## VORLIEGENDER TEXT
»»
Wer den Geiger Bilal Alnemr im Konzert erlebt – der hört als erstes nicht seine Violine. Er hört als erstes - seinen Atem.
Bilal Alnemr, Geiger
"Wenn ein Kind sein Leben beginnt – dann fängt es an zu atmen."
Bilal Alnemr, Geiger
"Gemeinsam atmen zu können, ist eine Form der Kommunikation zwischen Menschen. Es ist ein Willkommen, eine Ode an das Leben. Das gefällt mir."
Mit seiner Pianistin Martina Consonni spielt er ein Stück von Tschaikowsky. "Souvenir à un lieu cher". Erinnerung an einen lieben Ort – heißt das übersetzt.
Bilal Alnemr, Geiger
"Es gibt vieles, was mir an meiner Heimat fehlt. Es ist Nostalgie, Melancholie. Aber ich transportiere das in den Klang – ich baue ein Haus aus Klang."
Geboren ist Bilal Alnemr in Syrien, in Damaskus. Und schon früh begeistert er sich für Musik. Mit einer Spielzeuggeige fängt alles an, bis er das erste richtige Instrument in Händen hält. Ab und zu bekommt er Unterricht – aber er ist auch Autodidakt. Eine DVD mit einem Auftritt des Geigers Maxim Vengerov ersetzt ihm den Lehrer.
««
## AUFGEFÜHRTE DATENSÄTZE
»»
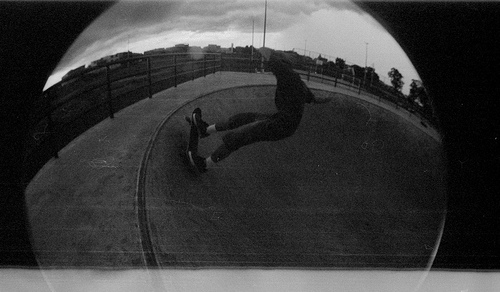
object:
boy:
[188, 51, 336, 171]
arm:
[262, 55, 269, 73]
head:
[265, 49, 296, 80]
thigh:
[237, 121, 278, 145]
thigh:
[241, 108, 269, 123]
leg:
[211, 118, 273, 165]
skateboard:
[184, 101, 209, 181]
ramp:
[139, 81, 441, 268]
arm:
[308, 94, 329, 107]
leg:
[204, 107, 274, 134]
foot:
[187, 149, 211, 174]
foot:
[188, 106, 210, 138]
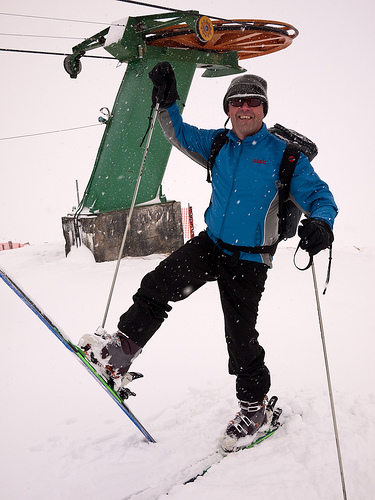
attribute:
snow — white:
[1, 237, 374, 497]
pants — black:
[116, 229, 277, 401]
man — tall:
[206, 71, 269, 215]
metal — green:
[74, 7, 263, 248]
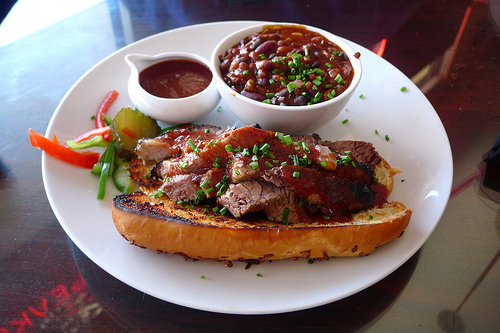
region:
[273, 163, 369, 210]
This is a piece of meet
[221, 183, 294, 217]
This is a piece of meet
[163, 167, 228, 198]
This is a piece of meet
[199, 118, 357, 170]
This is a piece of meet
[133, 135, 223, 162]
This is a piece of meet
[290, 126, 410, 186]
This is a piece of meet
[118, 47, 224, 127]
This is a sauce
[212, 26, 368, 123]
This is a sauce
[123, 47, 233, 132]
This is a saucer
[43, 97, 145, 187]
This is a vegetables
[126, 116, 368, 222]
sauce on the meat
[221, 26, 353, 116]
beans in a bowl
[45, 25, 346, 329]
food on the plate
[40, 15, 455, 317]
The plate is round.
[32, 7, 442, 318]
The plate is white.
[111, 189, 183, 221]
The bread is burnt.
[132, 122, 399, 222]
The meat is on the bread.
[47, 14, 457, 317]
Food is on the plate.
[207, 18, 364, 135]
The bowl is round.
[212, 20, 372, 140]
The bowl is white.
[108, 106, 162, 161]
A pickle is on the plate.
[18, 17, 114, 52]
The table is made of glass.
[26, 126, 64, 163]
The food is orange.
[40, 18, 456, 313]
round white ceramic plate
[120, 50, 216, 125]
small white gravy bowl on plate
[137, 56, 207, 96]
red gravy in gravy bowl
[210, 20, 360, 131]
small white bowl on plate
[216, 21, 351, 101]
red beans in sauce in bowl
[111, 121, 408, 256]
toasted sandwhich with meat on plate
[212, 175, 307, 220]
cooked piece of meat on sandwhich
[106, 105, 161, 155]
sliced green pickle on plate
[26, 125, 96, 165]
sliced red pepper on plate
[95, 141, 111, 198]
sliced green pepper on plate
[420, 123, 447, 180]
A white plate in the picture.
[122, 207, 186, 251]
A sausage in the photo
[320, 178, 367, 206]
Meat in the photo.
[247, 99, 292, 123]
A bowl in the photo.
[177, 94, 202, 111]
A cup in the picture.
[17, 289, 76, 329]
Writings in the photo.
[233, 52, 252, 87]
Brown cereals in the bowl.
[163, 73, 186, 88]
Soup in the picture.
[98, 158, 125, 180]
Vegetables in the photo.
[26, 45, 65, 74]
Glass table in the table.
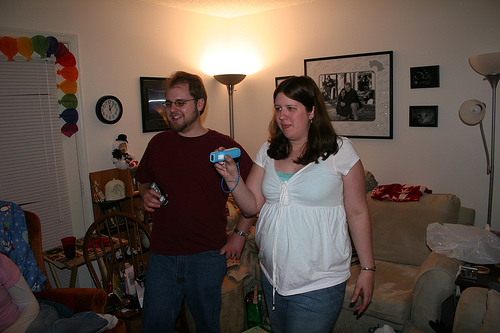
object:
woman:
[210, 76, 378, 333]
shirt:
[253, 135, 361, 310]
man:
[132, 71, 257, 332]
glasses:
[160, 97, 197, 108]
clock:
[95, 95, 123, 125]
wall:
[73, 12, 241, 108]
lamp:
[213, 74, 246, 139]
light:
[195, 47, 264, 77]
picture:
[303, 50, 394, 139]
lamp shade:
[468, 51, 499, 76]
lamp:
[468, 52, 499, 226]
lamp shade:
[458, 98, 486, 126]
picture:
[410, 65, 441, 90]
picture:
[408, 105, 438, 127]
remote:
[210, 147, 243, 163]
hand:
[213, 146, 238, 181]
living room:
[0, 0, 499, 332]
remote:
[150, 182, 170, 205]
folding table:
[43, 232, 129, 288]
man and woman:
[132, 71, 377, 333]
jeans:
[140, 249, 228, 333]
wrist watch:
[360, 265, 376, 270]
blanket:
[370, 183, 432, 202]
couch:
[330, 169, 476, 332]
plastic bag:
[426, 221, 499, 265]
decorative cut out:
[0, 35, 80, 138]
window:
[0, 38, 82, 288]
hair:
[163, 71, 208, 116]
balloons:
[60, 121, 79, 138]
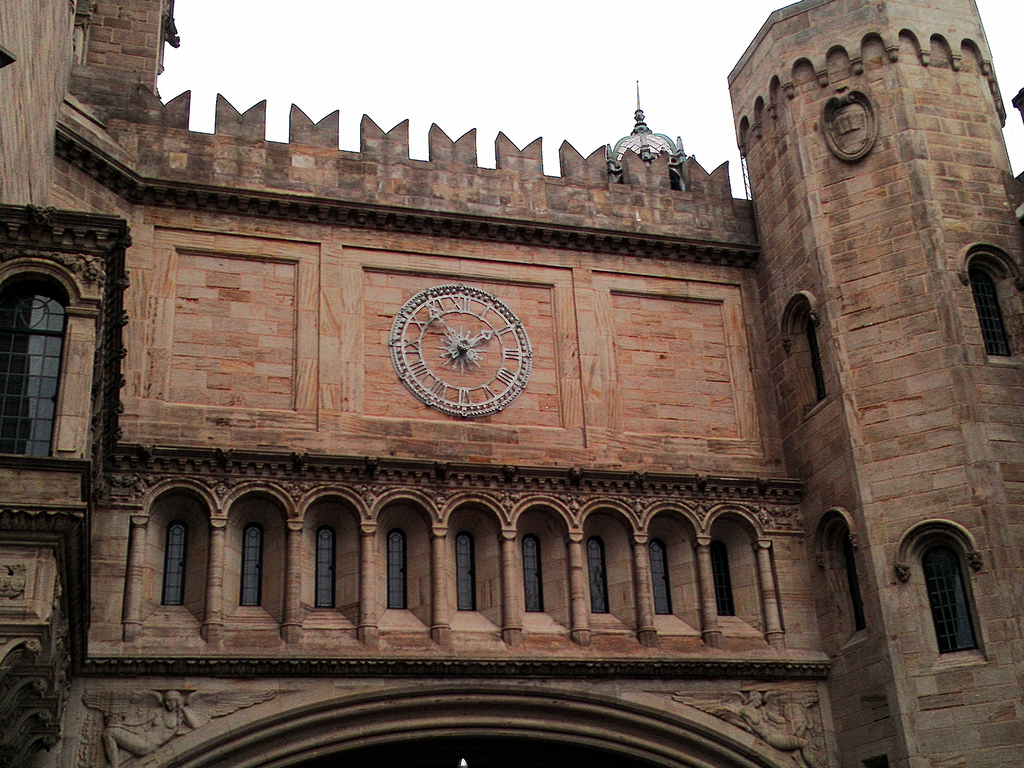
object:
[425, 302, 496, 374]
angel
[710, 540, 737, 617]
window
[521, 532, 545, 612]
window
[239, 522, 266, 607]
window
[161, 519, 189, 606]
window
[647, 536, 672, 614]
window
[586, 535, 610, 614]
window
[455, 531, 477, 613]
window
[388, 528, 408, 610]
window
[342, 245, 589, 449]
design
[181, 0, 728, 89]
sky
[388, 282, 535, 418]
clock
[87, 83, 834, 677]
wall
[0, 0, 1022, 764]
building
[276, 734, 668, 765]
entranceway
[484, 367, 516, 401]
roman numeralas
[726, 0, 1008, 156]
top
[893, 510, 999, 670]
window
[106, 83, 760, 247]
brick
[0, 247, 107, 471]
window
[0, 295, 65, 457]
dividers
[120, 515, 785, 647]
pillars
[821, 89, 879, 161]
crest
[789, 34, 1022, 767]
wall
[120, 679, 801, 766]
archway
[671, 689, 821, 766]
angel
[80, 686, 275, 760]
angel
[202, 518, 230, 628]
pillars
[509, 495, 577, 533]
arches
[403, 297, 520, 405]
numerals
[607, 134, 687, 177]
roof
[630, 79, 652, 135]
spire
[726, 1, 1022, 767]
tower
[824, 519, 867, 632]
windows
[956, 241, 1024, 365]
windows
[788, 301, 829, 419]
windows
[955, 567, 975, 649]
reflection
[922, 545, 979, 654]
pane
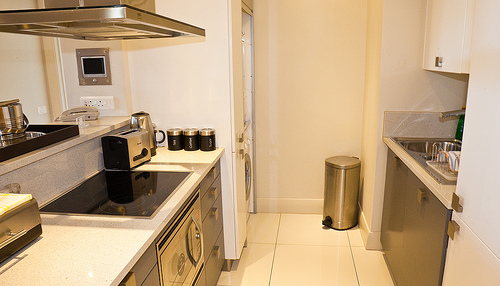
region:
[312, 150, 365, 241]
Trash can pedal operated.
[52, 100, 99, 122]
Telehone is land wired.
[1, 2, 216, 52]
Overhead exhaust system for fumes.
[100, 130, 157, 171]
Toaster always useful appliance.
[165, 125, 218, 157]
Three canisters on counter.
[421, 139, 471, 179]
Dish rack ready for dishes.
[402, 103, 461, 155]
Stainless steel sink and faucet.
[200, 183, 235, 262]
Drawers used for utensils.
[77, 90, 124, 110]
Electrical outlets on wall.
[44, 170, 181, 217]
Stove top uses electric.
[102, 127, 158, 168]
a silver and black toaster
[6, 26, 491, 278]
kitchen with stainless steal appliances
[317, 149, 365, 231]
a silver trash can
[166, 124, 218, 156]
silver and black containers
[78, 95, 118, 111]
two white outlets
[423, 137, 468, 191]
a dish rack next to the sink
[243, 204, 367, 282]
a white tile floor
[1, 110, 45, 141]
a silver handle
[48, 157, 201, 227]
a black stove top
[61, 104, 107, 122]
a white house phone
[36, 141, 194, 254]
a glass cooktop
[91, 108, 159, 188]
a two slice toaster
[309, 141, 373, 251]
a metal trash bin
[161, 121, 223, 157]
three piece canister set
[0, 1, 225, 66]
a large exhaust fan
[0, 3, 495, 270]
a neat kitchen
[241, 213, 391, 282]
a floor of white tiles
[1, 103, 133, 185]
a shelf behind the counter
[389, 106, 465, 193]
a sink of stainless steel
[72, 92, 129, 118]
large grouping of electrical outlets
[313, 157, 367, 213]
the trash can is silver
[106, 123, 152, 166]
the toaster is on the table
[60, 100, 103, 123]
the telephone is white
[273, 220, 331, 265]
the floor is tiled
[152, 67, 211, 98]
the wall is white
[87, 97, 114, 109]
the sockets are empty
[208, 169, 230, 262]
the cabinets have handles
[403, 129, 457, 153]
the sink is silver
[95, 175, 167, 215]
the cooker has a glassy surface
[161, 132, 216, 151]
there are cups against the wall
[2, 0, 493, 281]
Kitchen inside of an apartment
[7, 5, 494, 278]
Kitchen inside of a condo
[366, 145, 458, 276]
White kitchen with grey cabinets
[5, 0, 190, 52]
Kitchen with stainless steel hood.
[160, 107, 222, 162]
Black containers with stainless steel tops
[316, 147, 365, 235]
Stainless steel garbage can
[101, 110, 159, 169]
Stainless steel toaster and cofee maker sitting on countertop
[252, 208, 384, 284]
White tiled floor in a white kitchen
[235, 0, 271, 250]
Washer and dryer closet are in the kitchen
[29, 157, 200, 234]
Glass flat-top stove inside of a white kitchen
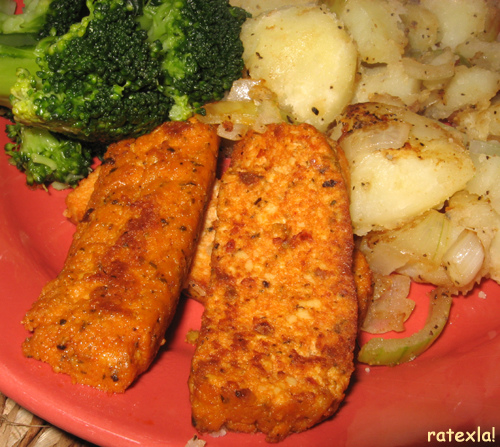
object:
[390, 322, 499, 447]
plate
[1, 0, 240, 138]
brocolli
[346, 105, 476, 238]
potatoes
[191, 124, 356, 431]
fish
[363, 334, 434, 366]
onion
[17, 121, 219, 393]
fish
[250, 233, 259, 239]
seasoning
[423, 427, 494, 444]
watermark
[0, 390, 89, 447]
table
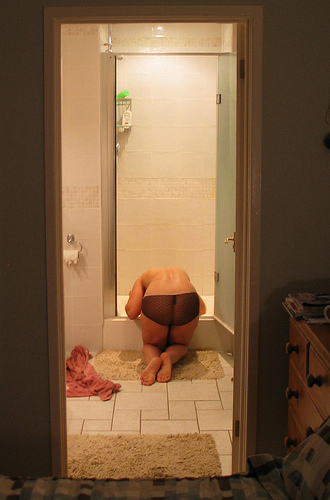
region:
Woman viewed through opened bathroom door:
[47, 51, 250, 476]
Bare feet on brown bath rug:
[89, 352, 225, 386]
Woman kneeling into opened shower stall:
[122, 265, 209, 387]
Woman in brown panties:
[140, 290, 202, 327]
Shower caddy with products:
[115, 88, 132, 133]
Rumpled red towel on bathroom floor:
[64, 338, 122, 402]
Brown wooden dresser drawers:
[280, 320, 328, 453]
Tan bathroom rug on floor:
[65, 430, 223, 477]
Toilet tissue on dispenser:
[64, 234, 83, 266]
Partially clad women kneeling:
[118, 258, 210, 387]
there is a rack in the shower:
[107, 75, 136, 153]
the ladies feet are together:
[129, 326, 185, 388]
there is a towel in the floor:
[64, 317, 121, 412]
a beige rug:
[64, 417, 227, 488]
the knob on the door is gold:
[210, 213, 248, 259]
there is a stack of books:
[266, 268, 328, 337]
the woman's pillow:
[240, 427, 328, 498]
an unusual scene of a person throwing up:
[38, 127, 269, 387]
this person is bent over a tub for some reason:
[115, 260, 227, 400]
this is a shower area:
[81, 35, 226, 268]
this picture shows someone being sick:
[99, 152, 238, 399]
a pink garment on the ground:
[62, 333, 121, 406]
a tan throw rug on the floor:
[67, 422, 216, 477]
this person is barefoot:
[124, 344, 190, 383]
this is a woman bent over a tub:
[99, 249, 231, 405]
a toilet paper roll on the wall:
[63, 223, 90, 264]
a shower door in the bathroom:
[201, 187, 240, 348]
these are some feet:
[136, 364, 178, 382]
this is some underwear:
[144, 309, 184, 331]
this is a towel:
[90, 365, 102, 380]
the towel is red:
[68, 366, 99, 402]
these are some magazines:
[269, 289, 293, 320]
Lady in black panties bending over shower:
[119, 260, 210, 388]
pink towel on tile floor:
[68, 337, 121, 404]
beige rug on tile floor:
[63, 430, 225, 474]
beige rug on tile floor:
[191, 344, 224, 381]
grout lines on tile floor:
[160, 395, 176, 425]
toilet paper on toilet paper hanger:
[62, 246, 80, 268]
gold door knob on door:
[225, 225, 239, 255]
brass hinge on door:
[237, 54, 247, 83]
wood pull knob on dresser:
[284, 339, 300, 362]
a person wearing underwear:
[128, 259, 220, 352]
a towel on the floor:
[70, 341, 133, 400]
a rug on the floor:
[92, 340, 254, 394]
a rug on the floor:
[67, 424, 223, 483]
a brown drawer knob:
[286, 338, 302, 359]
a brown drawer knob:
[302, 360, 324, 385]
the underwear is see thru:
[139, 293, 200, 343]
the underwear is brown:
[139, 306, 203, 335]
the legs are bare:
[124, 317, 205, 377]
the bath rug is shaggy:
[90, 422, 179, 457]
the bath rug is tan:
[97, 429, 179, 498]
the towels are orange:
[73, 350, 110, 390]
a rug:
[87, 436, 198, 479]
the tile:
[156, 394, 197, 422]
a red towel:
[71, 365, 103, 394]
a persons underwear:
[148, 300, 197, 321]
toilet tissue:
[65, 248, 79, 263]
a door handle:
[221, 230, 238, 248]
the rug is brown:
[77, 439, 179, 473]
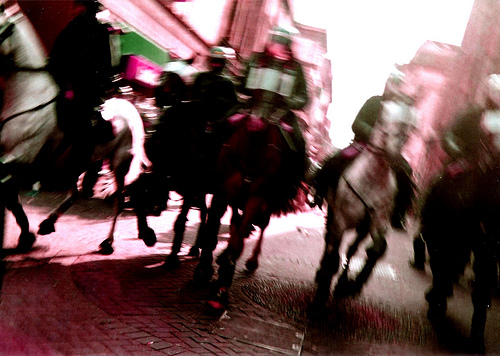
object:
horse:
[179, 95, 310, 319]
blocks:
[0, 189, 500, 356]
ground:
[0, 206, 489, 355]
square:
[213, 310, 304, 355]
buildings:
[381, 0, 500, 190]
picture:
[0, 0, 500, 355]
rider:
[45, 0, 137, 167]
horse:
[0, 0, 157, 255]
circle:
[69, 236, 204, 355]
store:
[68, 13, 179, 188]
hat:
[267, 24, 295, 48]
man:
[230, 19, 307, 134]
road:
[0, 206, 500, 355]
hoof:
[190, 266, 212, 286]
««
Setzen Sie den oben stehenden Text über den Geiger Bilal Alnemr fort, im Anschluss an seinen letzten Satz.

## LÖSUNG ZUR ÜBUNG
Bilal Alnemr, Geiger
"Ich habe die DVD endlos geschaut. Sie lief wieder und wieder, Tag und Nacht. Ohne Ton. Ich habe alles imitiert. Den Klang, die Bewegungen, die Grimassen – drei Jahre lang."
Ein Naturtalent. Dieses Capriccio von Niccolo Paganini eignet er sich selber an. Mit zwölf Jahren.
Bei diesem Auftritt in Thessaloniki entdecken ihn französische Lehrer eines Konservatoriums in Aix-en-Provence. Und wollen ihn als Schüler nach Frankreich holen.
Bilal Alnemr, Geiger
"Meine Eltern haben gesagt: nein, nein, er ist zu jung, das geht nicht.
Aber sie haben es dann akzeptiert, für mich war es die richtige Wahl. Und ich habe dann sehr ernsthaft Violine gelernt."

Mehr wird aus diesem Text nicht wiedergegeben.